Avoiding the Impulse to Start Your Trial Too Soon
Careful planning and management of start-up activities are critical to shortening the time between IND submission and First Patient In (FPI). So, taking a sequential approach to regulatory and ethics board submissions is recommended whenever possible, with ethics board submissions ideally occurring after IND submission and clearance.

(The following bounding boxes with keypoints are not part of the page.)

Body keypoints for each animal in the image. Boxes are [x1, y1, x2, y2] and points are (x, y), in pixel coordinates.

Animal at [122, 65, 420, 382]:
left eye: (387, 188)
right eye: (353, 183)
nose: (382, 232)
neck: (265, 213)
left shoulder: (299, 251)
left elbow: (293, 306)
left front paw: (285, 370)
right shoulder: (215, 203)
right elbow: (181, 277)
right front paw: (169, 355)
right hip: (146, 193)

Although clinical study documents may be provided to sites and submitted to institutional review board (IRBs)/independent ethics committees (IECs) before IND submission, some ethics boards request documentation showing the IND for the proposed study is active prior to reviewing and approving the study. Thus, submitting to ethics boards before the IND is cleared may not save any time in the downstream approval process.
Since FDA may request modifications to the protocol design prior to study start, it’s often preferred to wait until after the IND is submitted and the initial 30-day review period is completed to then implement any changes to the protocol or study documents required by the Agency prior to ethics board submission(s). Waiting until after the IND is cleared to submit to the ethics boards can then prevent unnecessary re-work, saving time and money in the process.
Ideal Model vs. Real-world Priorities
The goals of study start-up should focus on high-quality deliverables on time and within budget. But that isn’t always the case. Timelines are often the primary focus of study start-up targets, with the objective to complete start-up activities as quickly as possible to reduce time to FPI and hopefully reduce time to study completion.
It’s important to evaluate and adjust the submission strategy to accommodate the program’s overall goals and sponsor preferences, taking into account business needs and any existing commitments associated with study conduct (e.g., milestone payment from investment partner contingent on IND clearance or initiating enrollment), so these items should be considered when planning the study start-up strategy.
Learn to Walk, Then Run
Despite the complexities of product development, it’s still possible to design and implement a clinical program that is scientifically sound, clinically responsible, and operationally efficient. Taking the time to fully plan the submission strategy upfront before diving into the start-up pool will set your study up for success from day one.